Of the longer pieces we need touch upon only two. These are the Prelude and Fugue in E minor and the Variations sérieuses. The former is the first of six such works published in 1837 as opus 35. The prelude is the best part of it. Though here as elsewhere he seems to have no new or interesting means to set the piano in vibration, though he holds without change to close arpeggio figures throughout, yet there is a breadth of style and a sweep which approaches real power of utterance. The fugue is excellently put together. The theme itself recalls Bach, for whom, be it mentioned, Mendelssohn had profound and constant admiration, and whose works his untiring labor resurrected and brought to public performance. Still it need hardly be added that this fugue is a work of art, more than of expression. The inversion of the theme is clever, and there is a certain pompous grandeur in the sound of the chorale just before the end. The other preludes and fugues in the set are relatively uninteresting.

The Variations are worthy of study and are by no means lacking in musical value. The theme itself was happily chosen. There is a respectable sadness and melancholy in it far more dignified and genuine than the sentimentalities of the ‘Songs without Words.’ The harmonies which underlie it are hardly bold enough to dash beyond the diminished seventh; but a number of chromatic passing notes give the whole something like poignancy and considerable warmth. Moreover, it suggests chromatic treatment in the subsequent variations.

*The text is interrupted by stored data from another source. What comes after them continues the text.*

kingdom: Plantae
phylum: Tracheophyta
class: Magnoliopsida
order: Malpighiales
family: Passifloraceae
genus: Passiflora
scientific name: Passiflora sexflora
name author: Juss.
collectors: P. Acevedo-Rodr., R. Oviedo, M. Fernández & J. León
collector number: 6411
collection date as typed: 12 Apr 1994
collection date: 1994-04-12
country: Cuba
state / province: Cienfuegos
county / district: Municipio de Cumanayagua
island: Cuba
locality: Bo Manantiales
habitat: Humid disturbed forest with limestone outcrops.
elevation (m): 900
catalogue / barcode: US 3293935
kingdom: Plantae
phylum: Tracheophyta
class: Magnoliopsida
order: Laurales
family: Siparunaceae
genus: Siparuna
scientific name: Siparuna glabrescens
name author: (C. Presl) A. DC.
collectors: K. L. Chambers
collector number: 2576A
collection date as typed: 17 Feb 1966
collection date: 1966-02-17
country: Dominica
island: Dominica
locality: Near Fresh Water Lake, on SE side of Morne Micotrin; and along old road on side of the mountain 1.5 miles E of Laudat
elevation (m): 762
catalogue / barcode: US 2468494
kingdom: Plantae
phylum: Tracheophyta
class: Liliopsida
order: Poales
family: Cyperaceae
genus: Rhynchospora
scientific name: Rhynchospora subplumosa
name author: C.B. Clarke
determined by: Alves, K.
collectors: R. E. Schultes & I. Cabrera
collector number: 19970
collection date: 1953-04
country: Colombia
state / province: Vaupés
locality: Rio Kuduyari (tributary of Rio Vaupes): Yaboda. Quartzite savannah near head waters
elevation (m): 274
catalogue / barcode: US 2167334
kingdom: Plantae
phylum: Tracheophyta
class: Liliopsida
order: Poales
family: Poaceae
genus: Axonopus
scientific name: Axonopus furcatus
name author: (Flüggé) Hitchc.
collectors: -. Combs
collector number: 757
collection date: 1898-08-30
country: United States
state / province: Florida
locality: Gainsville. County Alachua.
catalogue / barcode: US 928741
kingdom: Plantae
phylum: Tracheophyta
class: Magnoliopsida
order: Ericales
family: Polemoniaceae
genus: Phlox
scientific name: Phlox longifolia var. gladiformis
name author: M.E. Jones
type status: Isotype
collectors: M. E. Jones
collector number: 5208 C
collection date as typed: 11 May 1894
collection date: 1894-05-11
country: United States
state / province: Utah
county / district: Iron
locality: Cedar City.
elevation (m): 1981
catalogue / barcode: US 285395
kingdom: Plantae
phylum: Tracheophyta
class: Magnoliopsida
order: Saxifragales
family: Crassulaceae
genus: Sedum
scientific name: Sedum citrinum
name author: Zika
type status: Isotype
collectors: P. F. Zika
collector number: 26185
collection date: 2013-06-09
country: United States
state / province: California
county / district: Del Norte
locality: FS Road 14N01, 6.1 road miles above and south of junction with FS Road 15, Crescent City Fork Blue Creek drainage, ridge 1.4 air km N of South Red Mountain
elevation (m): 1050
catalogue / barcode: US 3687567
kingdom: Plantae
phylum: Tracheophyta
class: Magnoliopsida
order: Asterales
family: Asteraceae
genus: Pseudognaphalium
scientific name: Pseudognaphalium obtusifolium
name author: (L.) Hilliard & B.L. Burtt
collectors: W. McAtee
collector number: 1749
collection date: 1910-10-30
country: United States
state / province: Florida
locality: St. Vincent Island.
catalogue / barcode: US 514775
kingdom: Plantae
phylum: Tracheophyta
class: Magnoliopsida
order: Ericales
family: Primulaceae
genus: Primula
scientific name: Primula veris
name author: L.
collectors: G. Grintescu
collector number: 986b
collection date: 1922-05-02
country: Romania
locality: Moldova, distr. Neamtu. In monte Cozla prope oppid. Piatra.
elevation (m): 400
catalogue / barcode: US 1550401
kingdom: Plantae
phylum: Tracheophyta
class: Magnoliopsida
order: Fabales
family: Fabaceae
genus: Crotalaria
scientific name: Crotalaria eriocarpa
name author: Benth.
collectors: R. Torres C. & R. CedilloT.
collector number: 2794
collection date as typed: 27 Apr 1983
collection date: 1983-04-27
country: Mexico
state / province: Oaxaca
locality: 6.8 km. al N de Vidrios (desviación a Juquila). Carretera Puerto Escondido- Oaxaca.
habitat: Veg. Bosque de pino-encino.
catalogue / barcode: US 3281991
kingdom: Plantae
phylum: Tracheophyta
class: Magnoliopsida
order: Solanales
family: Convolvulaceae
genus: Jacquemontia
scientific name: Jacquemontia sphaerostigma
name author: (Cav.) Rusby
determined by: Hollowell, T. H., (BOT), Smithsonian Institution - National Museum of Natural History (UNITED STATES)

The variations themselves are full of change and offer a range of contrast of which Mendelssohn was not often master. The effect of the series as a whole is therefore stimulating and rather brilliant.

The first variation adds a counterpoint to the theme in groups of four sixteenths. The counterpoint in the second is of groups of six sixteenths. The first two variations thus seem to set the piece gradually into a free motion, which throughout the next two grows more vigorous and more nervous. The fifth is typical of Mendelssohnian agitation; but it serves as an excellent introduction to the chords of the sixth and seventh. The eighth and ninth work up to a frenzy of quick motion. Then follow two in a suppressed and quiet style, the first a little fugue, the second a brief and exquisite cantilena. The twelfth is the most vigorous of the lot, a movement as near the virtuoso style as Mendelssohn ever was able to produce. The thirteenth is interesting by reason of the contrast between the legato melody in the left hand and the excellent staccato counterpoint. A short adagio, rather superior to most of the songs in a similar style, forms the fourteenth. The fifteenth is transitional, the sixteenth and seventeenth merely lead up to the presto at the end. The entire group presents nothing in the treatment of the piano in advance of Weber, if, indeed, it anywhere equals him; but it is both in quality and in style a very fine piece of pianoforte music, which can hardly fall under the censure to which most of his music for the instrument is open.

There are two concertos and a concert piece for piano and orchestra. The latter owes its form and style very clearly to Weber’s concert piece in F minor. Both the concertos are fluent and plausible enough; the orchestra is handled with Mendelssohn’s customary good taste and sensitiveness; but the writing for the pianoforte is wholly commonplace and the themes themselves of little or no distinction.